The Coundeberg is the former palace of Brussels. Some of the remains can still be seen in an underground archaeological site.
A museum of old cars. Quite interesting.
Part of our €11,000,000,000 contribution to the EU budget has gone into providing free entrance to the European Parliament visitor centre in Brussels a couple of hundred metres away from the main parliament building. It’s well worth a visit.
As you enter through airport style security gates you are handed an audio-video tour accompnyment (an ipod wrapped in a protective casing). Walking through the exhibition you can scan various signs around the centre to launch new sections of the audio tour and use the iPod screen to control exactly what you want to listen to. Signs in all 23 official languages on the EU would be a tad excessive I think you’ll agree!
First there is an introduction outlining what the EU is and explaining the presence of its various buildings across Europe, then comes a long section on the history of Europe and the European Union including its enlargement over the years and other events that have taken place in various member states and around the world during that time. This is followed by more interactive sections where you can learn more about each member state, see all the MEPs and how unrepresentative they are of the EU (66% are male and only 1% are aged under 30), and sit in a pretend European Parliament surrounded by 360 degrees of video.

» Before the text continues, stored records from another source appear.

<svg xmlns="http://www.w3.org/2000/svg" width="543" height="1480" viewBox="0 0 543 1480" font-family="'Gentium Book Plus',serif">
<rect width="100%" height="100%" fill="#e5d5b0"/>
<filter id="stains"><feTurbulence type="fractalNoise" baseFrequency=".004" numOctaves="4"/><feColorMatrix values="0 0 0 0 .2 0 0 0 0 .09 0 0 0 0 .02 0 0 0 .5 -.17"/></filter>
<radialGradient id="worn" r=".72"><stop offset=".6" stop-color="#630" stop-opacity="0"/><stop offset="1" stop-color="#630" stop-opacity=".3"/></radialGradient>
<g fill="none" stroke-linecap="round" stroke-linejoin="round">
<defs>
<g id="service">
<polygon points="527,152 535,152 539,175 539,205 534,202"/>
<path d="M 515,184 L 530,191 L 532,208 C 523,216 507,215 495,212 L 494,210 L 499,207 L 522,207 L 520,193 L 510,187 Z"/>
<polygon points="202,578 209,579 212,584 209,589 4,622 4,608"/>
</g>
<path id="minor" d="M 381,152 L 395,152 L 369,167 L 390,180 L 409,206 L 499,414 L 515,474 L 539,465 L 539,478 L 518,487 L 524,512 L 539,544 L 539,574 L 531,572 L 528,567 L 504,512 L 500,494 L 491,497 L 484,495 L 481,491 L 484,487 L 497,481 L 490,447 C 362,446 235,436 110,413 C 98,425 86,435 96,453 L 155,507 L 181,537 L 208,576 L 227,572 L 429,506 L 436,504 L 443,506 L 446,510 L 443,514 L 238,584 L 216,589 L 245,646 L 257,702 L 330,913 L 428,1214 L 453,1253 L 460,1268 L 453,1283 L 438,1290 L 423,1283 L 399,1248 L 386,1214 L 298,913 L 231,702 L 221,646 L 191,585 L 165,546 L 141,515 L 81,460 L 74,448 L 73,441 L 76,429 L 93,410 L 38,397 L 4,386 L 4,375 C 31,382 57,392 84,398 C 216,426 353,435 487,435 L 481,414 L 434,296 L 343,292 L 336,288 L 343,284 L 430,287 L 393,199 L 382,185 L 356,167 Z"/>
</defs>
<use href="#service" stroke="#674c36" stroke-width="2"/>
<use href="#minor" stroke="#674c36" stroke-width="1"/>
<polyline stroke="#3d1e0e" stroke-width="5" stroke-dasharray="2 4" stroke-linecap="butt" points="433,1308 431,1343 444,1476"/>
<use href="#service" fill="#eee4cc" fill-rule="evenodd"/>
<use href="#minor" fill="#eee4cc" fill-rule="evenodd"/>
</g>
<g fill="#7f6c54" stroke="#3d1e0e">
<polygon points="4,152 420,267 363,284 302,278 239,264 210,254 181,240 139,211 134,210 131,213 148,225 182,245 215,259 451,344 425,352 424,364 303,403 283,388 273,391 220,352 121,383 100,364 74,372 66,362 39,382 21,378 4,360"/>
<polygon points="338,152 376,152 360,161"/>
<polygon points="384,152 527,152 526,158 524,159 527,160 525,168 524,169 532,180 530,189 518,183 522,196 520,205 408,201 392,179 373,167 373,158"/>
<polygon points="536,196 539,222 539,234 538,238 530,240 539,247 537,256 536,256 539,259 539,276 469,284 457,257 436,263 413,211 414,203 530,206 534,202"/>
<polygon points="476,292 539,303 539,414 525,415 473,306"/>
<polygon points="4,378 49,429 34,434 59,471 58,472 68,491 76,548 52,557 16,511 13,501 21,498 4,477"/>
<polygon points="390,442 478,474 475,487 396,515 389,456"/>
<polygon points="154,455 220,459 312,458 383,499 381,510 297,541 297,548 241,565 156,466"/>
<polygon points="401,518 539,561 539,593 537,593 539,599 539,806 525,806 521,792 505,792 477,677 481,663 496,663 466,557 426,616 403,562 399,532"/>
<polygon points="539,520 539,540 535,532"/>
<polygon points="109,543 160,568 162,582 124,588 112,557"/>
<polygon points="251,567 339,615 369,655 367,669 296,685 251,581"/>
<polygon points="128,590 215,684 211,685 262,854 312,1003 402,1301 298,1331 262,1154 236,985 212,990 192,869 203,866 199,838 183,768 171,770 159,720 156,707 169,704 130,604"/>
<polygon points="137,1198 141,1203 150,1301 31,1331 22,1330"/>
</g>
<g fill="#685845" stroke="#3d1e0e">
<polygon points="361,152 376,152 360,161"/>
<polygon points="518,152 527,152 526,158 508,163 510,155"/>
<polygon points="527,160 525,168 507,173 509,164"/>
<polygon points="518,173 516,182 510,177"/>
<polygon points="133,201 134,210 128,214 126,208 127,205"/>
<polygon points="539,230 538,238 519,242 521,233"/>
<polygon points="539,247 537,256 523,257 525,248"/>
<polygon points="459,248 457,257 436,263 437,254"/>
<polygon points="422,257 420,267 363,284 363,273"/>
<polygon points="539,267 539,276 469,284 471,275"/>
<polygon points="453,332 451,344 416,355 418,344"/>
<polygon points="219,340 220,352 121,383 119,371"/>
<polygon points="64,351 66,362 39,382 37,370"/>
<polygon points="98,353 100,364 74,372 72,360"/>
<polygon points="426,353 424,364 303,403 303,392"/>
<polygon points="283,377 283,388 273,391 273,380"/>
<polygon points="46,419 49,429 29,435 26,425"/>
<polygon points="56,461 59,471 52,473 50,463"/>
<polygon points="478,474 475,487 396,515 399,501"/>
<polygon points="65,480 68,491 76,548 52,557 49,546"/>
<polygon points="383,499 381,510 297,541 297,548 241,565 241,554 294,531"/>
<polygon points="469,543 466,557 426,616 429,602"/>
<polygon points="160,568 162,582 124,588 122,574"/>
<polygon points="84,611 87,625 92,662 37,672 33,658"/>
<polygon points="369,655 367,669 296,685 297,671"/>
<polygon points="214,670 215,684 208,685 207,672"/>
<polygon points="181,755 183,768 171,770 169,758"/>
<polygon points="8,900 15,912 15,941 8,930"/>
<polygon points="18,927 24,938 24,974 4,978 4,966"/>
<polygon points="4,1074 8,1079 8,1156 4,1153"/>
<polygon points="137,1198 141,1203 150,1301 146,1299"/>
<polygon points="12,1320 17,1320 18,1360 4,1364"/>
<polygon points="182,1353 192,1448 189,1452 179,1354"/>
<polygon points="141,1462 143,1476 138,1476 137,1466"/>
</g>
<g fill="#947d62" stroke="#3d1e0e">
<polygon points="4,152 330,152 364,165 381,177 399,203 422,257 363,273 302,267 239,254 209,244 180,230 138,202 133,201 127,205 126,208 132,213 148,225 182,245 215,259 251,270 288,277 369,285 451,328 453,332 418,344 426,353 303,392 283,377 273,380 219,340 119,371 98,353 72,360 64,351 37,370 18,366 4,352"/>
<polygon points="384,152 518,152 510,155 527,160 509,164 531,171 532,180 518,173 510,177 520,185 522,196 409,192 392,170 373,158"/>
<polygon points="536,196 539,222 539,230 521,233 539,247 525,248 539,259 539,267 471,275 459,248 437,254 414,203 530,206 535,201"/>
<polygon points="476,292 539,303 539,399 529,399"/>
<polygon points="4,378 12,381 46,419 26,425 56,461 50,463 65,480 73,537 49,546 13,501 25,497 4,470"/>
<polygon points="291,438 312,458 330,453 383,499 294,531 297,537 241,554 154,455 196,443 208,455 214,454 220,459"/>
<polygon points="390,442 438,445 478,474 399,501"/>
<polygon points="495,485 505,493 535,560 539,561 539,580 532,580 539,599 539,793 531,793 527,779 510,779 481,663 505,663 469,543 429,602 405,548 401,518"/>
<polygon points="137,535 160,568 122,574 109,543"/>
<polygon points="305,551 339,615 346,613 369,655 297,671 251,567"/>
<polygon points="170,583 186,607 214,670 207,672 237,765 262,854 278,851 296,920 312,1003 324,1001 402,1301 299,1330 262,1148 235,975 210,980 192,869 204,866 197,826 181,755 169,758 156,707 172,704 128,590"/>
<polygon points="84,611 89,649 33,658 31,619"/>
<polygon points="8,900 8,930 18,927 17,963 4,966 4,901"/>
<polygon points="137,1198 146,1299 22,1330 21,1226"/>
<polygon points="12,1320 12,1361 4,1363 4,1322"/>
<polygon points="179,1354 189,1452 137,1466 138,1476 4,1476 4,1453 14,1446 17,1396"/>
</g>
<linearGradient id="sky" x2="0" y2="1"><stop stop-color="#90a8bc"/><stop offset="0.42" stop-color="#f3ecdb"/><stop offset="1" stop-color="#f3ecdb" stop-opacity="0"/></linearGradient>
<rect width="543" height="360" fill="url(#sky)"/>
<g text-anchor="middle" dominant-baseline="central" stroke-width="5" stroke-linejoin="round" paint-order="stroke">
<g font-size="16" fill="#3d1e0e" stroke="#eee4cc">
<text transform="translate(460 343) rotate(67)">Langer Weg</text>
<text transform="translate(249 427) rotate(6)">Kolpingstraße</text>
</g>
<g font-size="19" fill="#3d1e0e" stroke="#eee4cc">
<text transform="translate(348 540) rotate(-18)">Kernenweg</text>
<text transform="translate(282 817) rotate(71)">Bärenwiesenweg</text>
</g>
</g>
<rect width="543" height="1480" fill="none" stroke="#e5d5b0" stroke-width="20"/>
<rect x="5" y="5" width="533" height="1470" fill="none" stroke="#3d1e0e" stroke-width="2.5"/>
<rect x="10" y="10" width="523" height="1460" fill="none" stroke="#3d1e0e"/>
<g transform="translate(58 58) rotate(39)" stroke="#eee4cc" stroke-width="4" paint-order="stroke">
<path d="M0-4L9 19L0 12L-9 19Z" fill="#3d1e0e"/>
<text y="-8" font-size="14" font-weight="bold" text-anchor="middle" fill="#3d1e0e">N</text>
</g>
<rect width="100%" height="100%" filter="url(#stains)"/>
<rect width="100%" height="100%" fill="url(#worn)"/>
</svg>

Just before the exit of the visitor centre there are a series of television screens where MEPs from different European countries and of different political persuasions have been asked to talk about one item which they feels represents the European Union. Nigel Farrage is one them, he doesn’t mince his words.
There was a sad looking café and gift shop as we left – not really a fitting celebration of European cuisine! The European Parliament Visitor Centre is not really interesting enough small children (although there is a children’s audio tour) but is worth doing.
Natural Sciences Museum
The equivalent of the Natural History Museum, except you’d have to pay to enter (free Entry on the Brussels Card). They do have signs in English (& French, German and Dutch) once you get into the proper exhibition, don’t let the lack of them in the geology-heavy lobby scare you off.
Free entry to most of the museum on the Brussels card although some exhibitions are extra. We only managed to see around half of the free exhibits though before we had to head off to our next stop. You’d need a good half day or longer to go around properly. Great food in the café! Don’t think they served dinosaur burgers.